Evident in both the CWRU/MedWish and LeafBridge/UCP Programs are signs that the methods we have developed for the immersive experience involving capacity-building activities have encouraging initial outcomes. The work further suggests that non-clinical immersion opportunities can be impactful—equally but in diverse ways—for biomedical students.

Over the past 2 years, a non-profit alternative education program for children with complex disabilities and a biomedical engineering department in a higher education institution explored a collaborative relationship based on developing AT for students with moderate to severe disabilities. By utilizing the well-known SETT framework (Student, Environment, Task, Tools) as a prelude to the Needs Analysis for design based on the Stanford BioDesign process, the team established a pathway between the entities which directly contributed to the success of service delivery and student engagement. The strategic significance of the SETT-BioDesign framework is the identification of specific roles for each of the partners. This can be thought of as a “matching strategy” in which the demands of the alternative education program for specific project activity are matched with the competencies of the biomedical engineering team. We have found that when bringing together different (but complementary) communities of thought, a “disciplined approach” to interdisciplinary project activity leads to collective expectation settings and reduced frustration on long-term project activity.
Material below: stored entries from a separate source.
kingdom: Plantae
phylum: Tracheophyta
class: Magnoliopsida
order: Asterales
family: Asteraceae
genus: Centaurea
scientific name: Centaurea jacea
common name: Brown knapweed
We also detailed the inner workings and outcomes of the CWRU MedWish Initiative, highlighting the benefits of this initiative with regards to capacity-building, increasing knowledge of device design issues, and promoting sustainable design thought. We then provided a brief analysis of the infrastructure necessary to sustain a minimal version of this initiative.
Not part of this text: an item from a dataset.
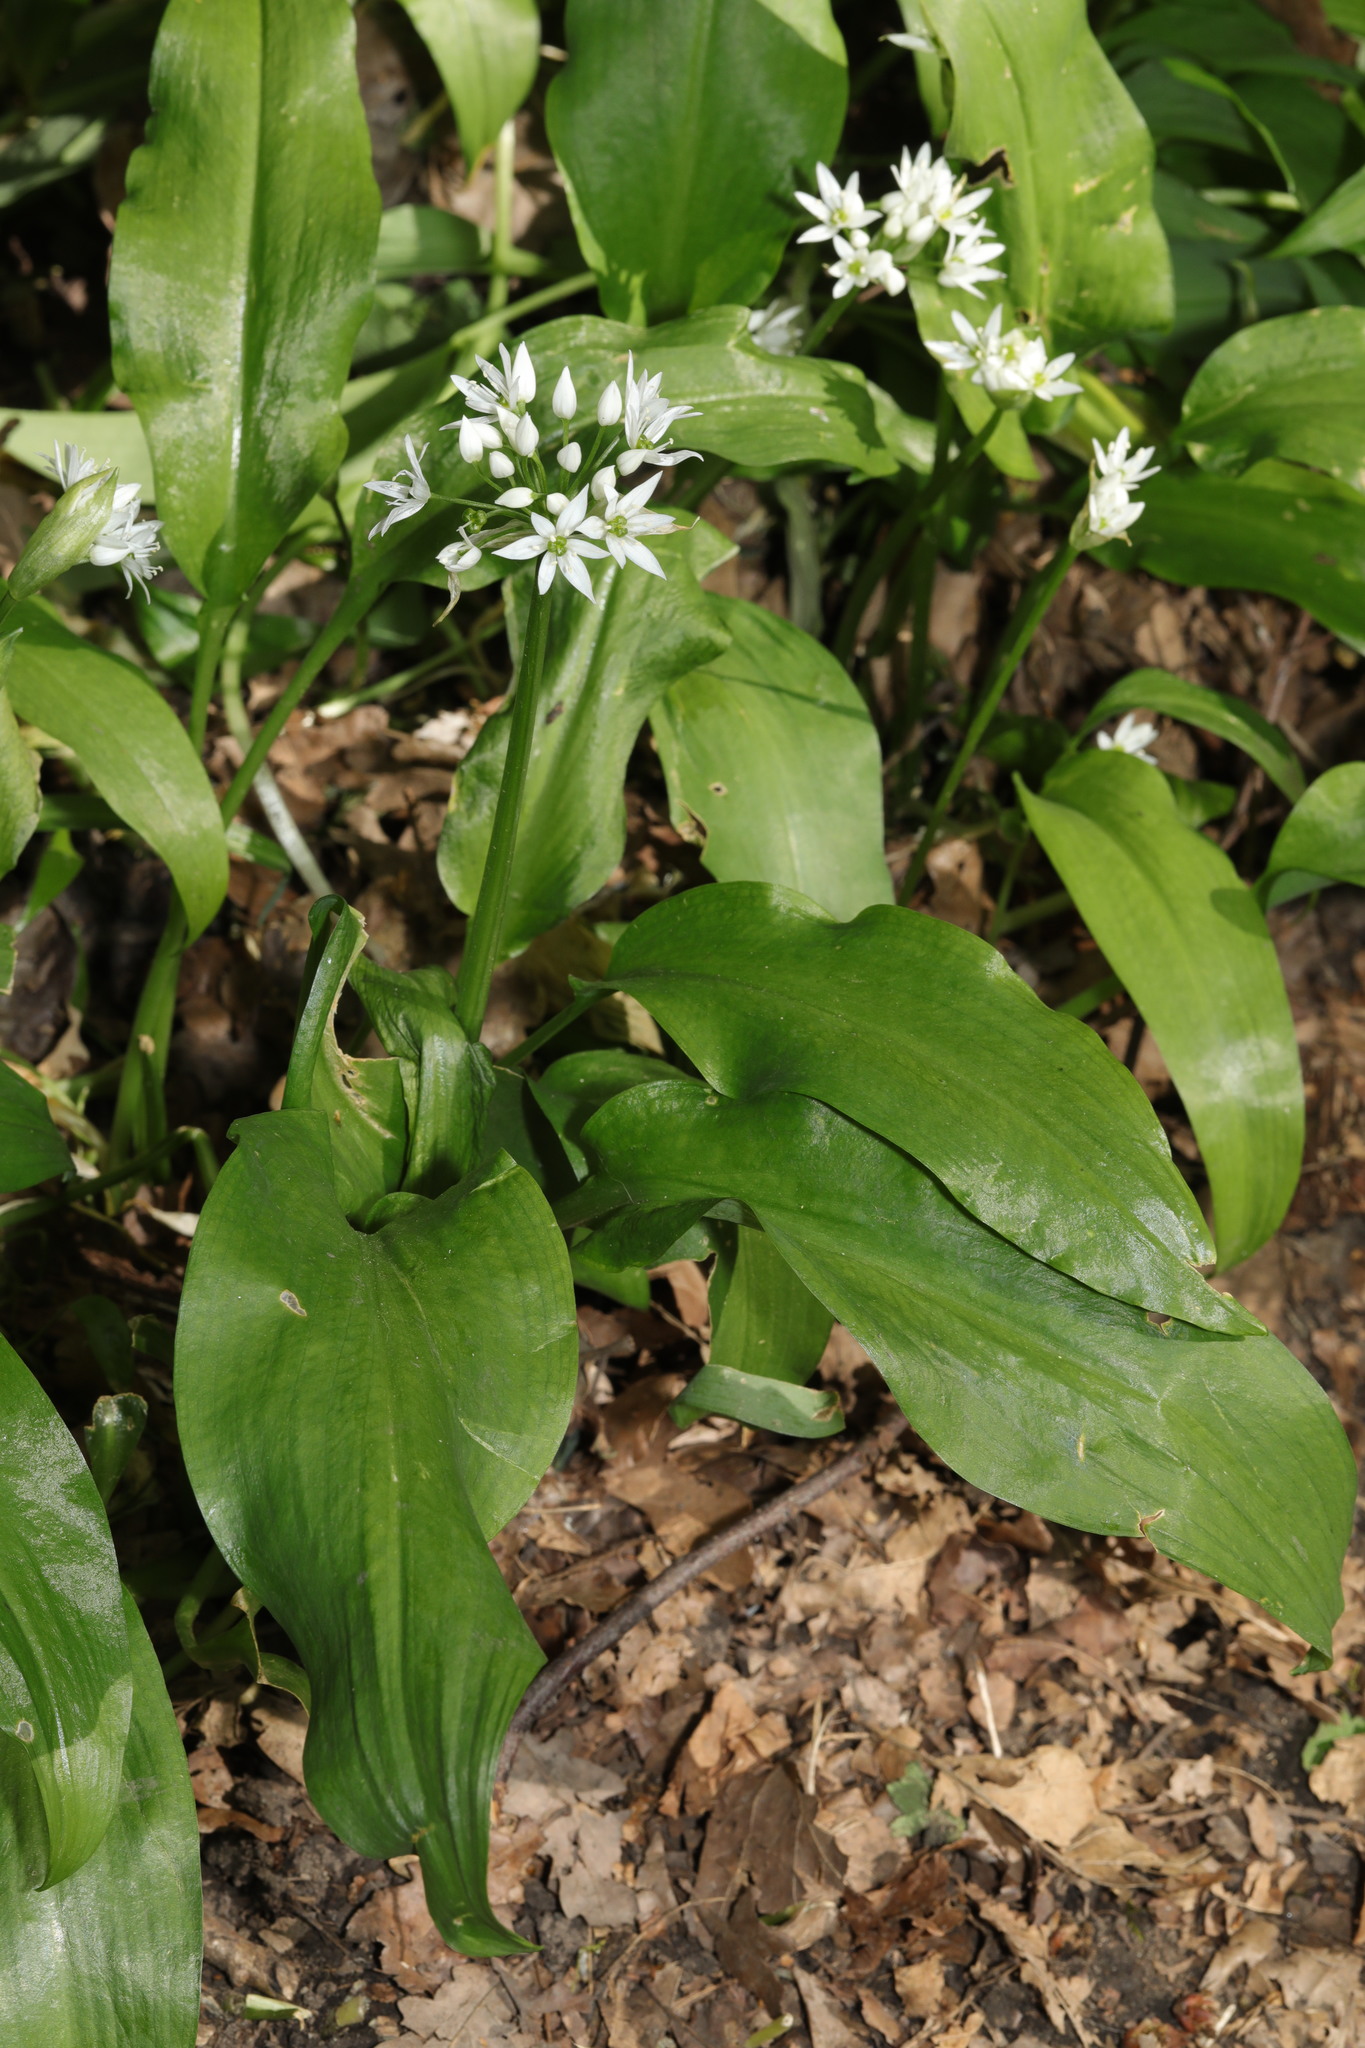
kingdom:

A focus of future efforts will be to collect specific statistics about work volunteers perform. Collecting this data will allow us to build a much better understanding of how this initiative can be optimized to both meet the goals of each organization and enhance the student immersion experience. While the current work has largely been descriptive, adequate qualitative evidence highlights the numerous benefits of co-curricular immersion as public–private capacity building activity.